Skinner didn’t answer whether the hospital is able to admit every patient who needs higher levels of care, or if some are being sent home or discharged early who otherwise might be admitted for observation. She did say, however, that St. Joseph is pausing non-urgent medical procedures that require inpatient stays until further notice.
“Even in the midst of this public health emergency, we strongly urge our community not to delay essential and emergency care,” Skinner wrote. “You may experience longer wait times, but you will be seen.”
Further north at Bonner General Health in Sandpoint, Dr. Stacey Good told Idaho Reports the critical access hospital is having difficulty managing patients who need specialty care, such as dialysis. In normal times, Bonner can transfer patients to Kootenai Health in Coeur d’Alene or Sacred Heart in Spokane.
Both are currently full, leaving staff members to call other facilities and hope someone can take their patient.
“It is a long process. We’ve called up to six states, and 30 to 40 hospitals to try to find a bed for patients,” Good told Idaho Reports. “They’ve gone as far as Wyoming.”
Everyone does get care, Good said, but it takes time.
“What ends up happening is we put them on waitlists everywhere. Eventually they get a bed. Eventually they get a call,” Good said. But that takes time. And because of the wait, Good said, some patients have experienced adverse outcomes, including death, that could have otherwise been prevented had they been treated sooner.
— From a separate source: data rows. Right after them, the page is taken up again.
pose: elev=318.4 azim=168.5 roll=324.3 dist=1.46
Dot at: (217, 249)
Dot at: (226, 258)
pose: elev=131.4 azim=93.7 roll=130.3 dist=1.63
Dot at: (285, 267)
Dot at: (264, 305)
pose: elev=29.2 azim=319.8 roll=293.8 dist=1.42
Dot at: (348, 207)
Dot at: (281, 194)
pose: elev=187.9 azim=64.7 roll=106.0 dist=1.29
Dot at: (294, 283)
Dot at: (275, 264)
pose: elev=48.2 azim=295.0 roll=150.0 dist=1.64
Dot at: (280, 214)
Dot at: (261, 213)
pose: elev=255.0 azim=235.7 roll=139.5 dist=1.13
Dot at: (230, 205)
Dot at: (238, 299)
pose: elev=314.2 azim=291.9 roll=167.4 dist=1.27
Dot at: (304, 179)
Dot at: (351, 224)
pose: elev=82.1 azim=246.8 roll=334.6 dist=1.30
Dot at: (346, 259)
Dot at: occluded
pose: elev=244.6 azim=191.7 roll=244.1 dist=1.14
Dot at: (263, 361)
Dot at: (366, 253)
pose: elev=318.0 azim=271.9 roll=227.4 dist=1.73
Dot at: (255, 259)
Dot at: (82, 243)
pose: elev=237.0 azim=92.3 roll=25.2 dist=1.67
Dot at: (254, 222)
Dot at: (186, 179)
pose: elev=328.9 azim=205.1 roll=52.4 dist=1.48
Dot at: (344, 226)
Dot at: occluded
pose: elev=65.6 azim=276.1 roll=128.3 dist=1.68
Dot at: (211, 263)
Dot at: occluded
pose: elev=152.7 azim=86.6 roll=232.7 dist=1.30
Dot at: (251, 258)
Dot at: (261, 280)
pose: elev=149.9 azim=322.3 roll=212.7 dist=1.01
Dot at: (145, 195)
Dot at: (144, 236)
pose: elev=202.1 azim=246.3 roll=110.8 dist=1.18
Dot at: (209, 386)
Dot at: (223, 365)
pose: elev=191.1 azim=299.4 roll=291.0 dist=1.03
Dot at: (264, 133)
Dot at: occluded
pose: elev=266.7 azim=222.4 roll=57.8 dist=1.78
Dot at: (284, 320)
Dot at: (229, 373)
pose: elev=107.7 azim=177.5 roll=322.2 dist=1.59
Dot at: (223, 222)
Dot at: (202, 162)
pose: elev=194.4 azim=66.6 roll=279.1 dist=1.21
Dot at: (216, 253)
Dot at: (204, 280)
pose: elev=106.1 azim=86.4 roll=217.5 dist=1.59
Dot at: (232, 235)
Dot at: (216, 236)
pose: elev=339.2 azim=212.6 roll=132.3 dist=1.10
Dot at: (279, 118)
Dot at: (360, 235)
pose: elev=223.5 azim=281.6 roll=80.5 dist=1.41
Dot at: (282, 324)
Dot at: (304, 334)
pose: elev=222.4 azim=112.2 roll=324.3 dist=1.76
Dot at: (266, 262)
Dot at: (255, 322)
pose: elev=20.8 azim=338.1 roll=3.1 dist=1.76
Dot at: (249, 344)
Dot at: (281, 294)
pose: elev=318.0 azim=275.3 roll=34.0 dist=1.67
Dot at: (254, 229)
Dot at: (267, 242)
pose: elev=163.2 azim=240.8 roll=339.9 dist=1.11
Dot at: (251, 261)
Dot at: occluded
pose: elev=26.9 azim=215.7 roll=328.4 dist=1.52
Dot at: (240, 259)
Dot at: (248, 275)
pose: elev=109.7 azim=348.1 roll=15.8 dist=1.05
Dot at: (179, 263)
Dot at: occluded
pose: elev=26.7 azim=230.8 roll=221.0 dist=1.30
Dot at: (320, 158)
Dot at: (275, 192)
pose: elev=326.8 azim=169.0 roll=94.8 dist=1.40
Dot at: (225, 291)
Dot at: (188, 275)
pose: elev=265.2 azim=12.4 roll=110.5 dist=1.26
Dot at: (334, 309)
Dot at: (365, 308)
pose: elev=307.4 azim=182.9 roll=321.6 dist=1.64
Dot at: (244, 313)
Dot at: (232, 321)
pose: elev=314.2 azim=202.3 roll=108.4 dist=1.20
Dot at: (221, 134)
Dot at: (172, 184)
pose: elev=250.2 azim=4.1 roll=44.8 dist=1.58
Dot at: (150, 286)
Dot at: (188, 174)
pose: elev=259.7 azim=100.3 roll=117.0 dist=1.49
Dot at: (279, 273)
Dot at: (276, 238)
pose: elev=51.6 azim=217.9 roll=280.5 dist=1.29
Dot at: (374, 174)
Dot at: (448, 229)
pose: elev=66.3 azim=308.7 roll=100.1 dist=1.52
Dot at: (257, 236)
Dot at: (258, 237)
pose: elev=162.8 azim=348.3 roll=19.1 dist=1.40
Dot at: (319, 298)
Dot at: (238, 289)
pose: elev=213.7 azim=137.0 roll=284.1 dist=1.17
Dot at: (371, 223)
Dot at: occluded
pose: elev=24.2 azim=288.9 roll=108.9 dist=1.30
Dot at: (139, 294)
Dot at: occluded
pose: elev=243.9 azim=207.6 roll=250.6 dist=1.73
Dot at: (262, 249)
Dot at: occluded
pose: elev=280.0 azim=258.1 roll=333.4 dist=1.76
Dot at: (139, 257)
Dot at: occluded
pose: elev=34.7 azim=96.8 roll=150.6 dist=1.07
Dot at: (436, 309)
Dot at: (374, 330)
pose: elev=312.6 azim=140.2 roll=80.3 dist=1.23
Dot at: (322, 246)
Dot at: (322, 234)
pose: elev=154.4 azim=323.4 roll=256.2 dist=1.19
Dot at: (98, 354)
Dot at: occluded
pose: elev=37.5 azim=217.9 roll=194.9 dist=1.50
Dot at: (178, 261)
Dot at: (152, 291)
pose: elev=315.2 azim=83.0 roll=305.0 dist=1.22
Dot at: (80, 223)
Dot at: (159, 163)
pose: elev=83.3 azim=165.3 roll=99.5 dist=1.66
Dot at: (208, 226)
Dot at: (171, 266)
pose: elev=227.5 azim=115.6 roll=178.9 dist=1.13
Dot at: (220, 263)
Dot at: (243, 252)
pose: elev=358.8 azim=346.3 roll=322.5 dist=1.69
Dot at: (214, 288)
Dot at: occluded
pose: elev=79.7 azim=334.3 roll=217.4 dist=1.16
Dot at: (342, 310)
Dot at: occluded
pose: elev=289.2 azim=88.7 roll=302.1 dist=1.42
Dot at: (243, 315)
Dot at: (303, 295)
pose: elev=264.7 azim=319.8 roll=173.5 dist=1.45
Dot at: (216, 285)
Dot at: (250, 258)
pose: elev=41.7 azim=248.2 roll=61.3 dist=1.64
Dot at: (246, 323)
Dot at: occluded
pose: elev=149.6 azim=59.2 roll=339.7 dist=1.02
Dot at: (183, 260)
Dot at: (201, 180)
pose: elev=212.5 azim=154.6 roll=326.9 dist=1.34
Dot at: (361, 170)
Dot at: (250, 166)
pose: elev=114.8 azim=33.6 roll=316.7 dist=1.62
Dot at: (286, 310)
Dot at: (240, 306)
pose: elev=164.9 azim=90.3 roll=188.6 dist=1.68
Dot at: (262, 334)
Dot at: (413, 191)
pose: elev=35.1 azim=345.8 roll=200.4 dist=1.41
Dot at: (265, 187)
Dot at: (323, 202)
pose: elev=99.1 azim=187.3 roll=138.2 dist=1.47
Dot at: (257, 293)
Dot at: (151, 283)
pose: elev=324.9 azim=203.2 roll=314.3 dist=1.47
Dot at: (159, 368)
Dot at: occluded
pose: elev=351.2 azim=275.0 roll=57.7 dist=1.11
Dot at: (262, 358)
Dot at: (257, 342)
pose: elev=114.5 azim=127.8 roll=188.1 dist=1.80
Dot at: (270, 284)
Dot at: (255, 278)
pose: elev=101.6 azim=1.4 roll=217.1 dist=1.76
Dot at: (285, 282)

Troy said she was just grateful she was able to figure out how to care for her mother, who is currently in an advanced care facility in Lewiston.
“I don’t know how these people do it (if) they don’t have a family member who is able to advocate for them,” Troy said.
But sometimes, advocacy isn’t enough. On Wednesday, Rowe was still trying to figure out how to help her father. A doctor had fit him with a catheter so he wouldn’t fall while going to the bathroom, but Rowe said he needs more help.
“He’s so weak, I needed help getting him into the car, had to get a wheelchair to get him into the doctors,” she wrote in a message to Idaho Reports. “I’m still terrified about taking care of him without the resources I need. I wish he could be admitted to get his health back stable.”